▸ **WHAT YOU HAVE TO DO**
In the data below, the answer is the run of lines from the line containing "- Type: Service Provider (House/Office" through the line containing "3. **View Profiles**: Click", both included; print it exactly and nothing else.

Collected data:

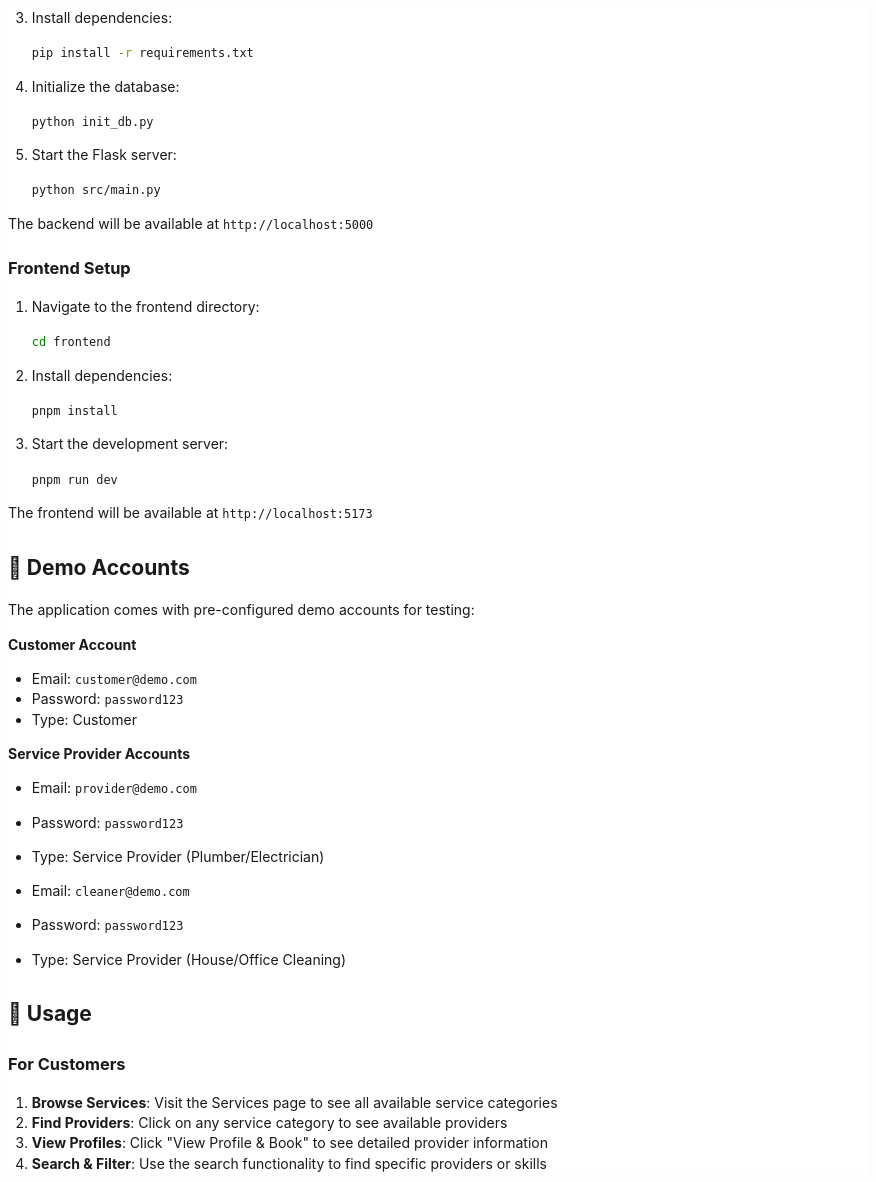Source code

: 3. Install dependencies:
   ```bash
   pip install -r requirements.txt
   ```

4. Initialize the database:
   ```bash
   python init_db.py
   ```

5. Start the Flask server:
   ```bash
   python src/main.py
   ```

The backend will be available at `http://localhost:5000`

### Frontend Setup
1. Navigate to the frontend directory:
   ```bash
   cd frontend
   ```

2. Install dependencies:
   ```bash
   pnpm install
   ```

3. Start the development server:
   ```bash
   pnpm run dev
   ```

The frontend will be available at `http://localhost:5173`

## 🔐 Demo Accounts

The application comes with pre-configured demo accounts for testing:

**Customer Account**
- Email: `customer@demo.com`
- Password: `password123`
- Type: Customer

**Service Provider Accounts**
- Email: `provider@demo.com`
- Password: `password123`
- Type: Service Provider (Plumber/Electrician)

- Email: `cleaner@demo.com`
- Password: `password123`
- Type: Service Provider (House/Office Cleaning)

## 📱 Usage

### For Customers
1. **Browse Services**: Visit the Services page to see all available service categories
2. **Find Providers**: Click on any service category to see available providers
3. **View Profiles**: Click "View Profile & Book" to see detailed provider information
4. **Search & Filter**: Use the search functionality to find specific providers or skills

▸ **REPLY**
- Type: Service Provider (House/Office Cleaning)

## 📱 Usage

### For Customers
1. **Browse Services**: Visit the Services page to see all available service categories
2. **Find Providers**: Click on any service category to see available providers
3. **View Profiles**: Click "View Profile & Book" to see detailed provider information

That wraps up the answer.